> _WHAT YOU ARE ASKED TO DO_: Only the lines below from the one that contains "Figure 12. Comparative" through the one that contains "Table 2. PCR-test" should appear in your answer, exact and without pictures.

> _DATA TO EXAMINE_:
=== Begin Enclosure ===

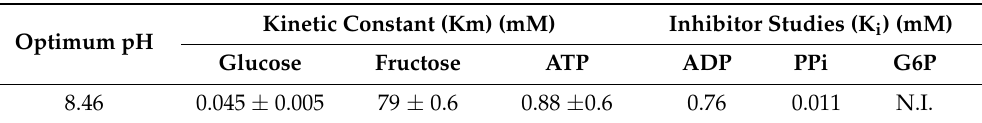
Table 1. Kinetic characteristics of recombinant M. nipponense hexokinase.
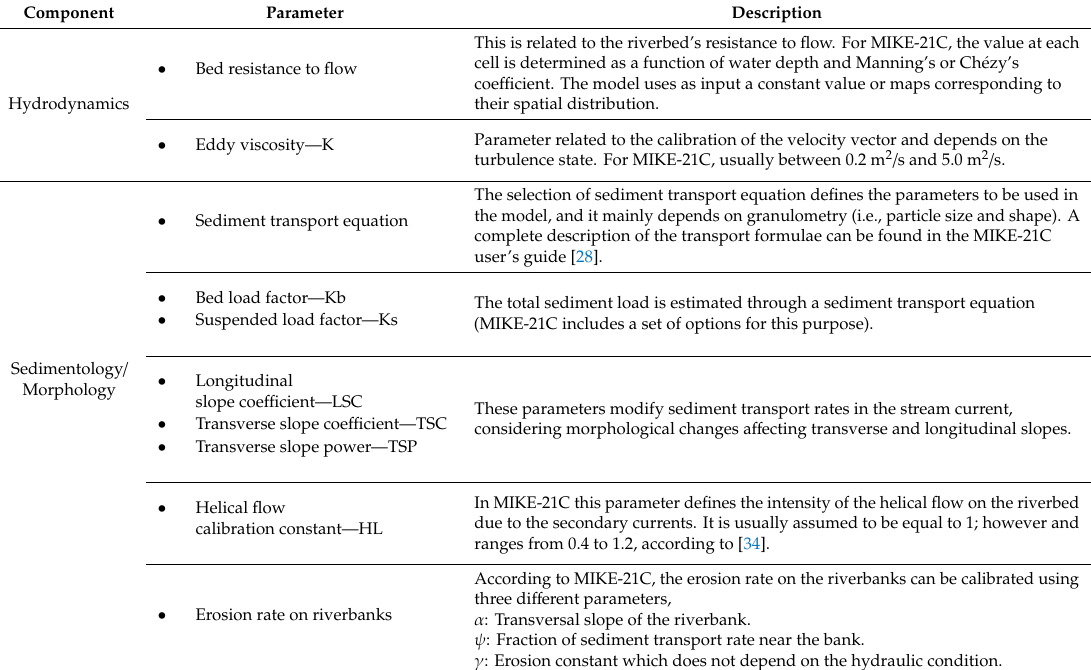
Table 1. Typical calibration parameters. (Source: Adapted from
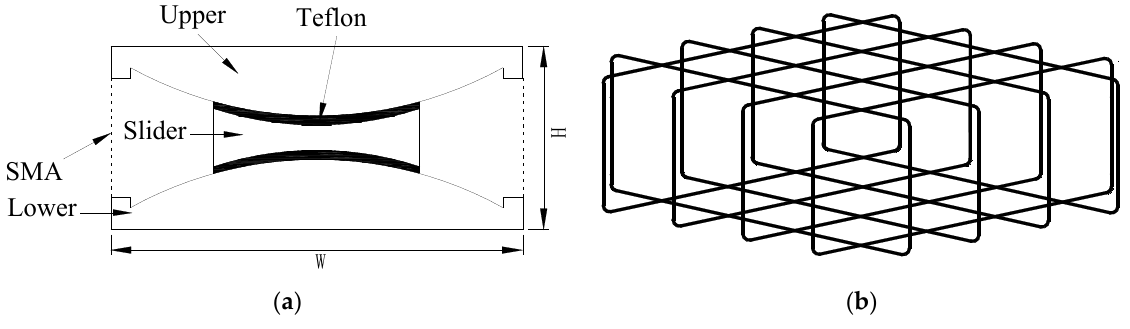
Figure 3. ( a ) Profile, ( b ) SMA cable layout.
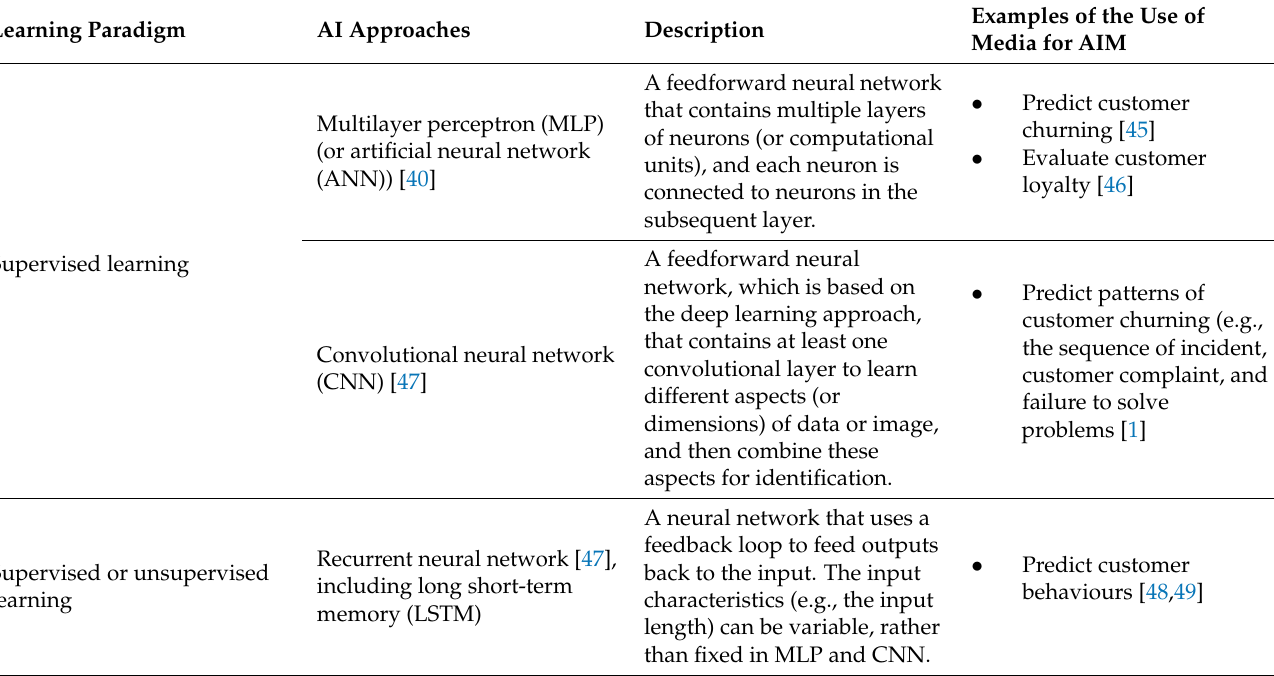
Table 3. Learning paradigms and their types of AI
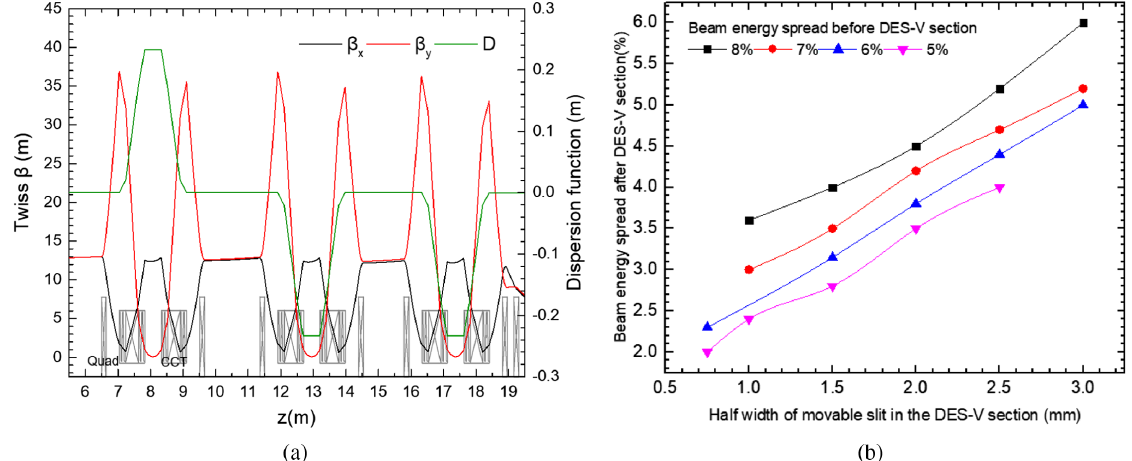
FIG. 4. Beam parameters in the DES-V section, showing (a) Twiss- β and dispersion function along the z axis; and (b) Final energy spread against slit width for different initial energy spreads.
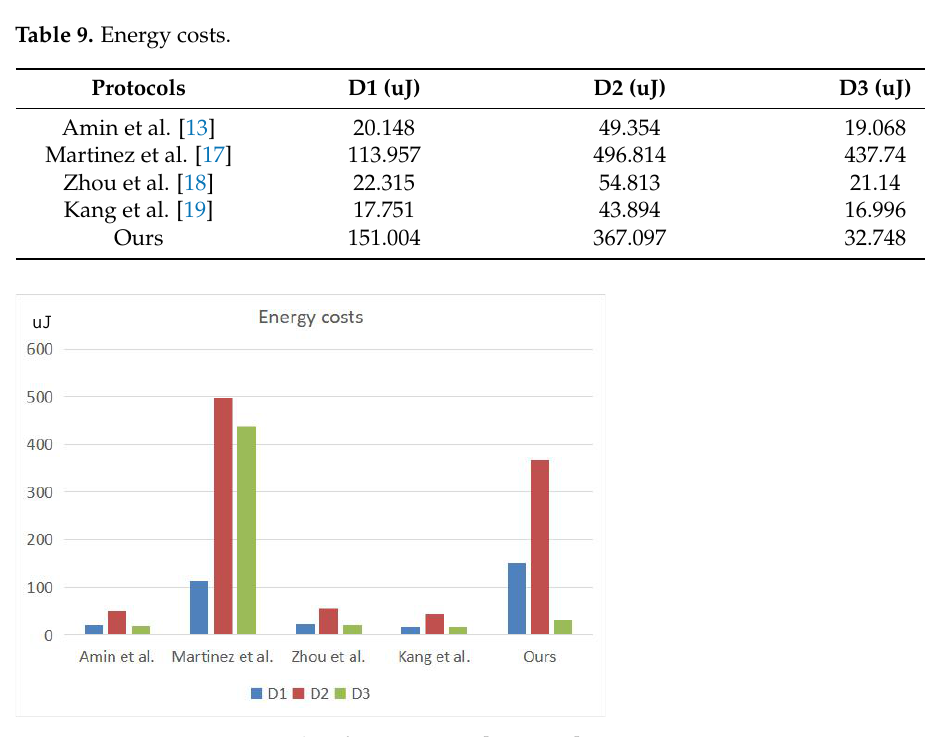
Figure 12. Comparative results of energy costs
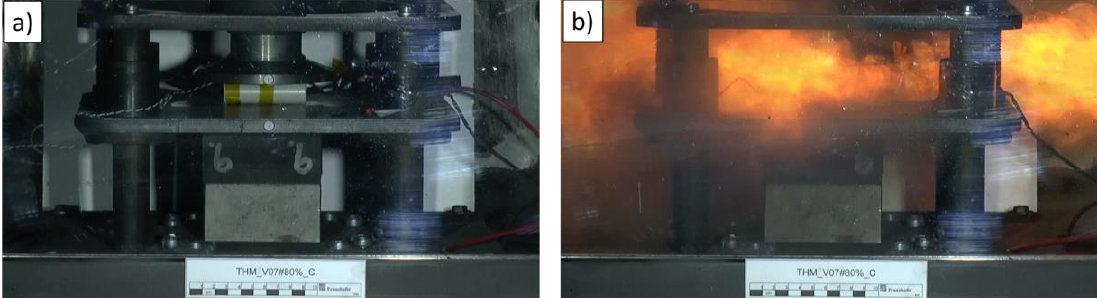
Figure 8. Experiment: Flat compression with v = 10 mms −1 of cell with SoC of 80%. ( a ) first contact between flat impactor and batteries. ( b ) maximum shows maximum intrusion and the fire burst.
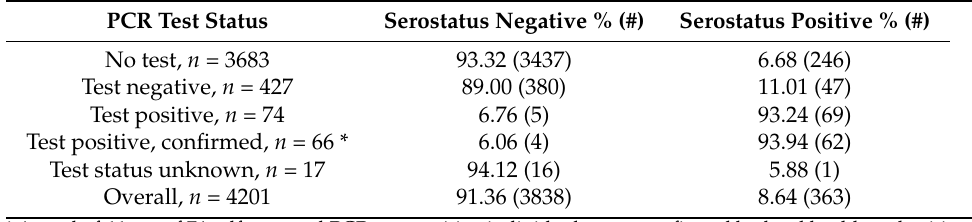
Table 2. PCR-test self-report and confirmed positive PCR vs.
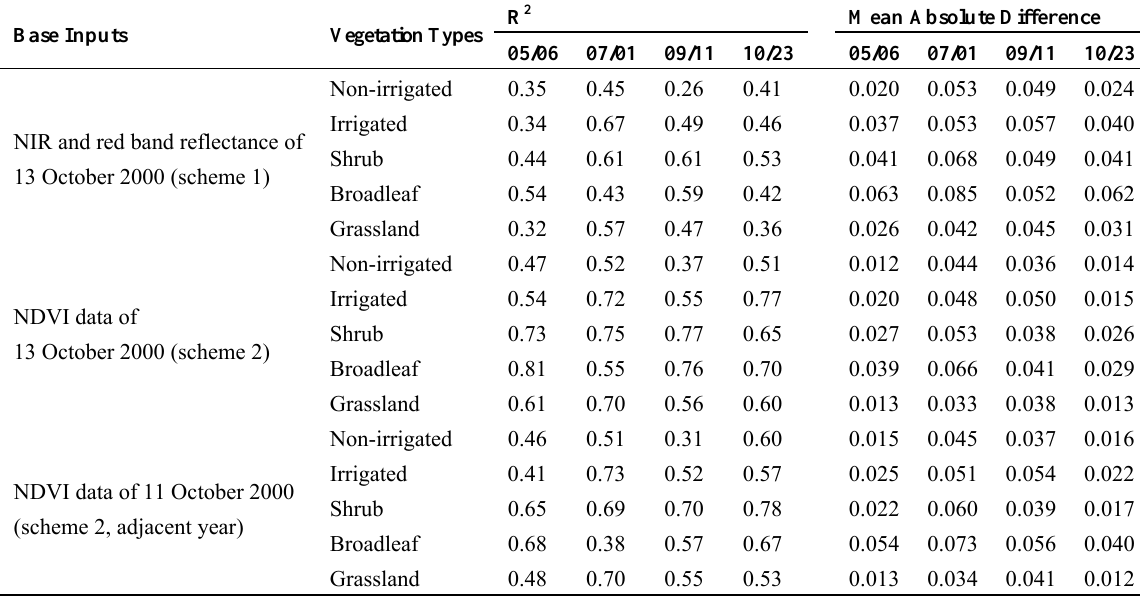
Table 2. R 2 and mean absolute difference among different vegetation types between Landsat NDVI images of 6 May 2000, 1 July 2000, 11 September 2000 and 21 October 2000 and the corresponding synthetic NDVI images, with base pair images of NIR and red band reflectance of 13 October 2000 (scheme 1), NDVI data of 13 October 2000 (scheme 2) and NDVI data of 11 October 2002 (scheme 2, adjacent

=== End Enclosure ===

> _ANSWER TO THIS EXERCISE_:
Figure 12. Comparative results of energy costs
Figure 8. Experiment: Flat compression with v = 10 mms −1 of cell with SoC of 80%. ( a ) first contact between flat impactor and batteries. ( b ) maximum shows maximum intrusion and the fire burst.
Table 2. PCR-test self-report and confirmed positive PCR vs.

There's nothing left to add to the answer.